高级阶段的复合宪法监督制度与中级阶段基本一致。不同的是,在高级阶段,宪法监督的范围将扩展至政党、组织等。
宪法监督范围的扩大是宪法发展的必然趋势。从宪法发展的历史看,随着社会的进步,宪法与人类生活的联系愈益广泛而密切,宪法监督的对象也相应呈现出扩张的态势。在高级阶段,政党、组织等将成为宪法监督的对象。这是因为,随着民主政治的发展,社会自治程度的提高,上述社会团体对国家政治体制和公民宪法权利的影响越来越大,它们的行为和活动往往涉及宪法领域而超越自治的范围,如政党和组织制定的章程,政党对国家政治生活的影响等。
根据国家的发展目标,到下世纪中叶建国100年时,我国基本实现现代化,建成富强民主文明的社会主义国家。届时,我国的物质基础必将极其雄厚,综合国力更为强大,人民的生活质量显著改善,党的威望也将达到前所未有的高度,整个社会承受宪法改革的能力将极大提高。而且,复合宪法监督制度经过低级阶段和中级阶段的发展,宪治观念也已深深地扎根于人们的心目之中,宪法监督扩大监督范围的成本将很快为其产生的各种积极因素所抵销。在高级阶段,我国的宪法监督制度将走上健康发展的道路,宪法的价值和功能将全面得以展现,宪政事业的发达和国家民族的腾飞将大有希望。

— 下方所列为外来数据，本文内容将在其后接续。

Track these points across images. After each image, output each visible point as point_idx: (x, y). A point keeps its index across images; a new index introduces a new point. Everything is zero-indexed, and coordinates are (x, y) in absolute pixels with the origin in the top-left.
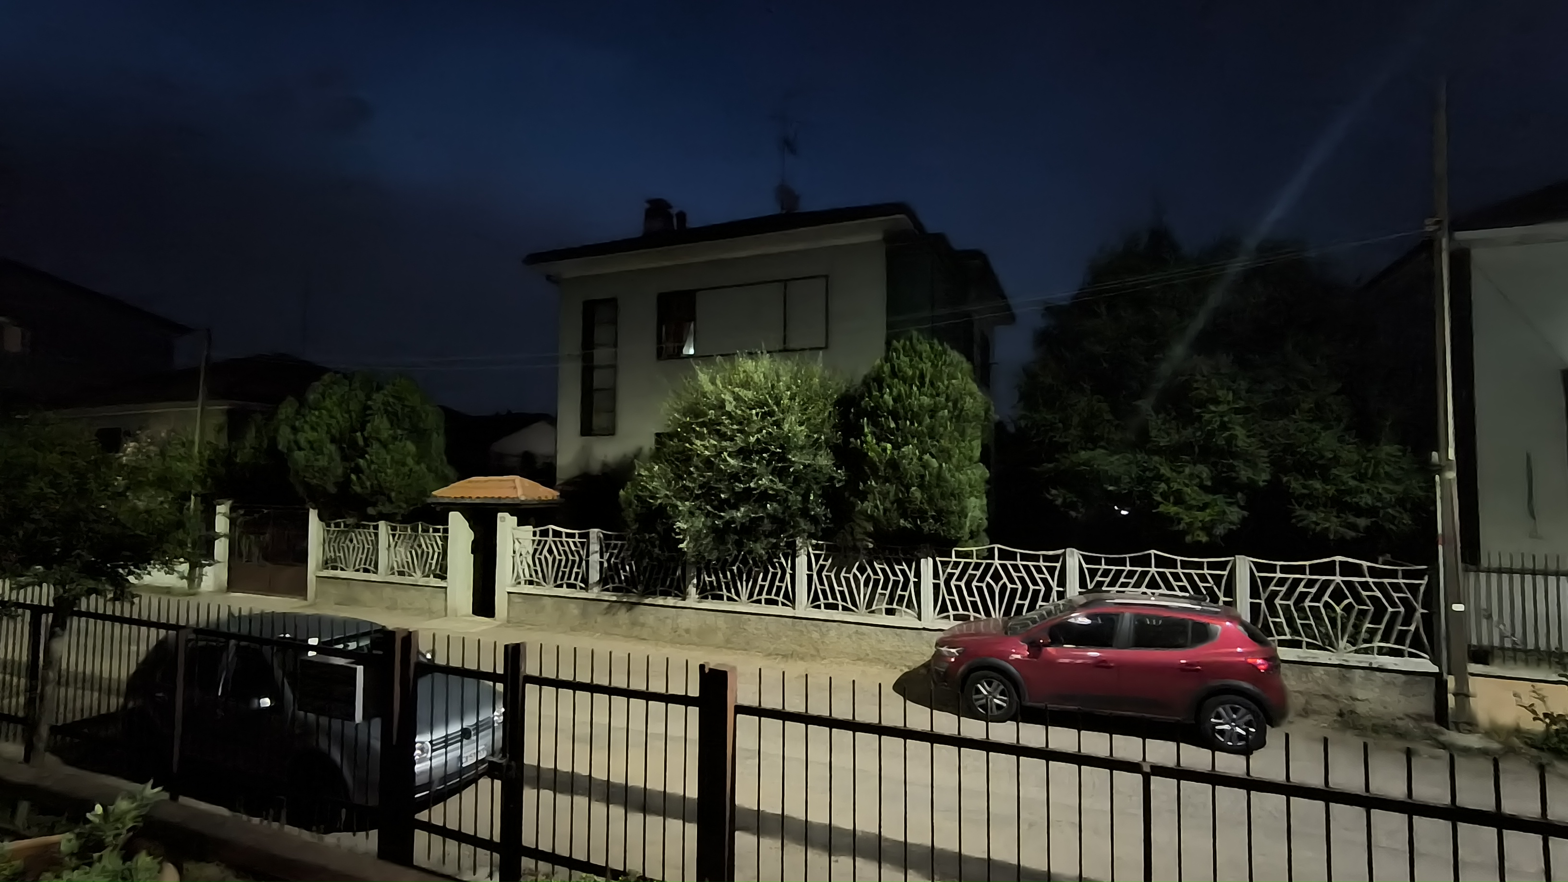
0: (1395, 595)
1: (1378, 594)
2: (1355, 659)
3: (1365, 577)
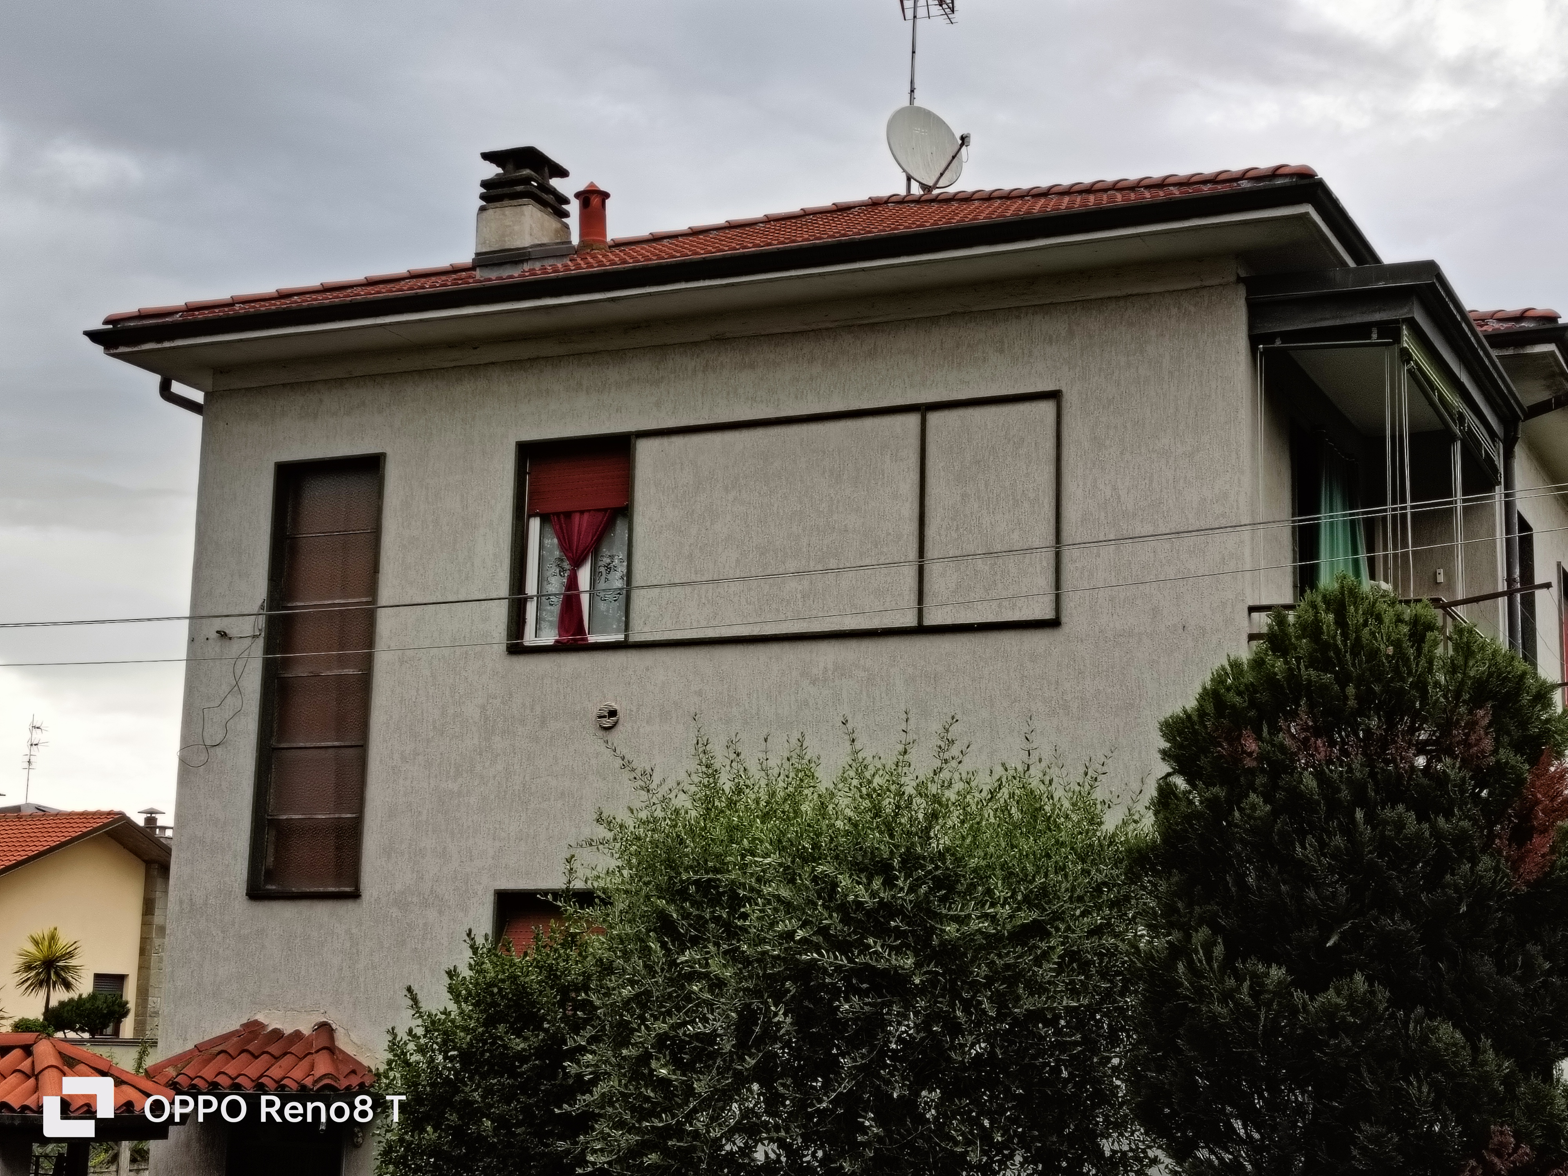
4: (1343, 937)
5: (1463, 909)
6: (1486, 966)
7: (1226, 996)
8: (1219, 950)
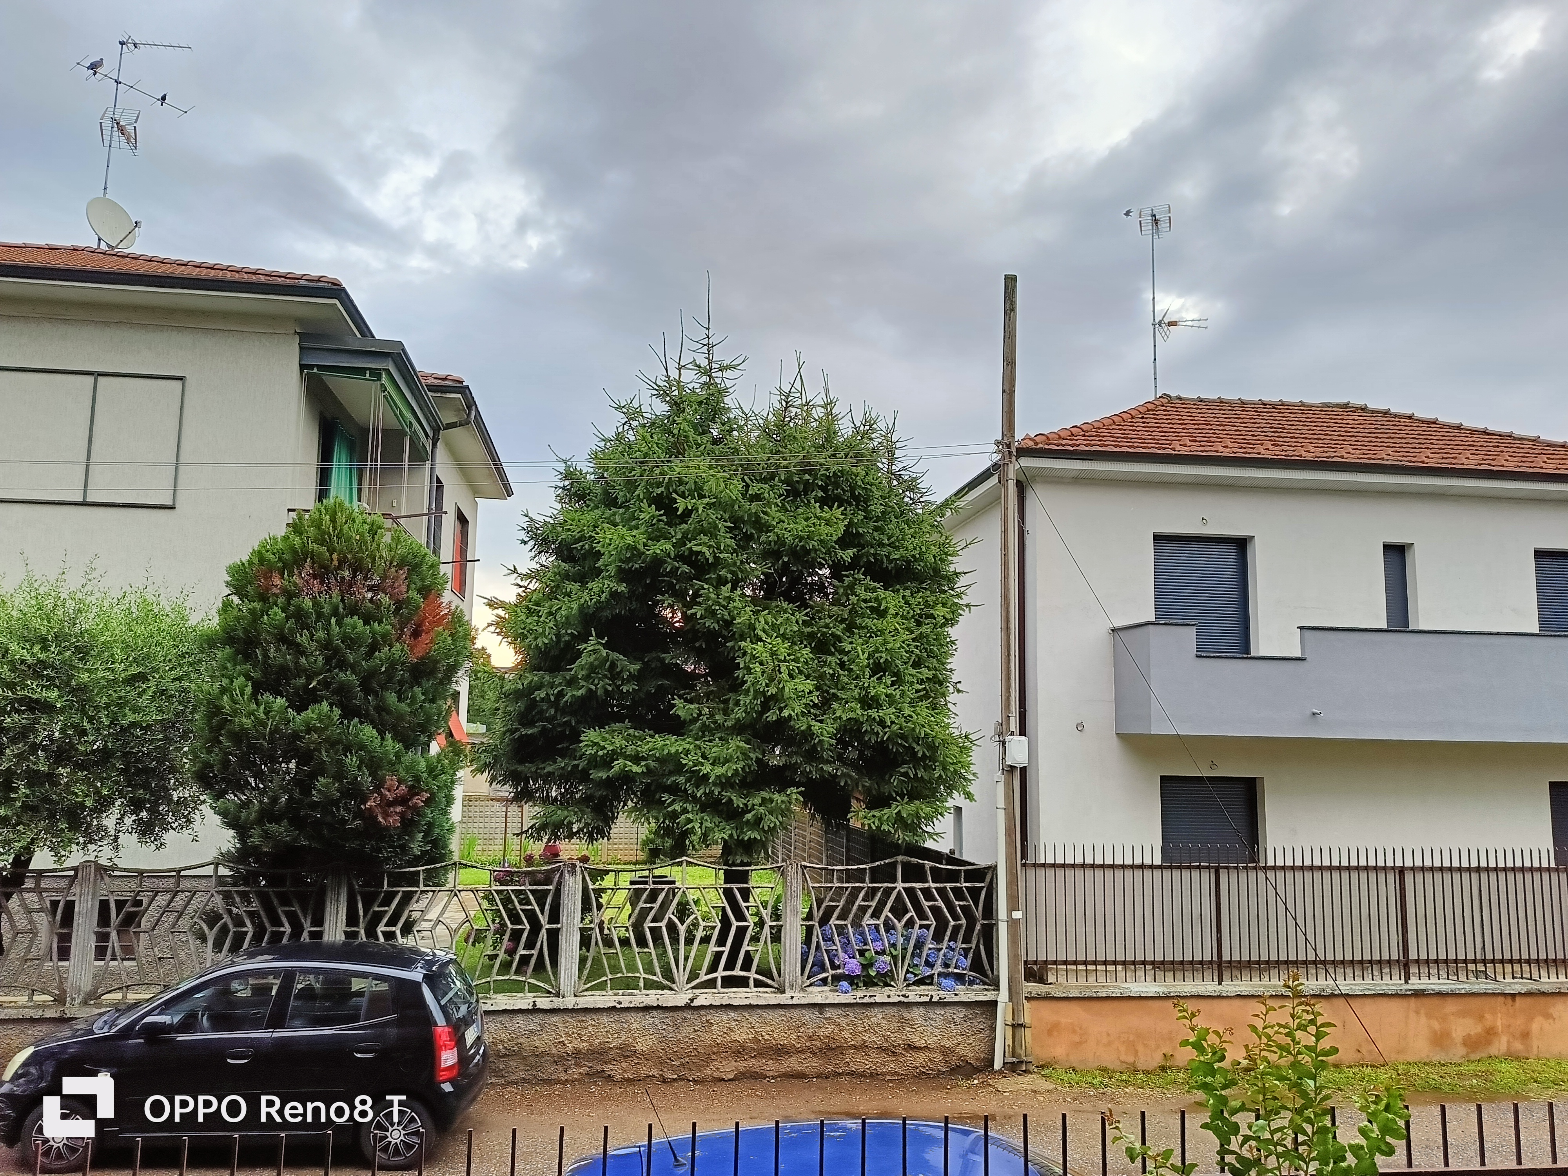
0: (957, 903)
1: (940, 903)
2: (915, 994)
3: (927, 882)
4: (319, 683)
5: (383, 669)
6: (392, 698)
7: (251, 714)
8: (249, 690)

展望我国宪法监督制度的发展历程,我们可以得出如下结论:
第一,宪法监督制度是宪政发展的必由之路。我们必须从思想上高度重视立宪的价值和功能,认识到建立宪法监督制度的必要性和紧迫性,拿出对中华民族负责的精神,以高度的勇气和魄力,抓住历史机遇,尽快建立有效的宪法监督制度。
第二,宪法监督制度是一项系统的工程。在构筑适合我国国情的宪法监督制度的同时,应着手相关法律制度的建立和完善,并注重为宪法监督制度的正常发展创造必要的环境条件。
第三,宪法监督制度的建立和完善是一个循序渐进的过程。在不同时期采用的监督模式,应该符合该时期社会经济发展的特点和需要,并充分考虑到我国的具体情况,考虑到建立宪法监督制度的成本-收益比值,特别是整个社会的承受能力。
第四,宪法监督制度具有阶段性。社会生活是不断发展变化的,应经常研究宪法监督制度与社会现实生活的适应性。上述对复合宪法监督制度的阶段分析只是提供一个大致的框架,不能机械地、教条地搬用,一旦宪法改革的时机成熟,就要当机立断,促成宪法监督制度向更高阶段迈进。
第五,宪法监督制度的作用不是万能的。从制度设计看,现代社会的复杂性、多变性以及人类认识能力的局限性决定了人类不可能设计出完全适合于特定国家、特定时期社会物质生活条件的宪法监督制度。制度的完善和演进是永无止境的。我们应当客观地、审慎地在既定历史条件下寻找适合于社会发展的最佳宪法监督方案。因此,宪法监督制度不是灵丹妙药,我们不能指望它完成现行制度下所有人类发明的机制无法解决的难题。相反,我们应该象培育一株幼苗一样,既不轻怠大意,又不拔苗助长,这样,宪法监督制度在不久的将来就会成为我国民主制度的一朵“奇芭”,结出丰硕的“果实”。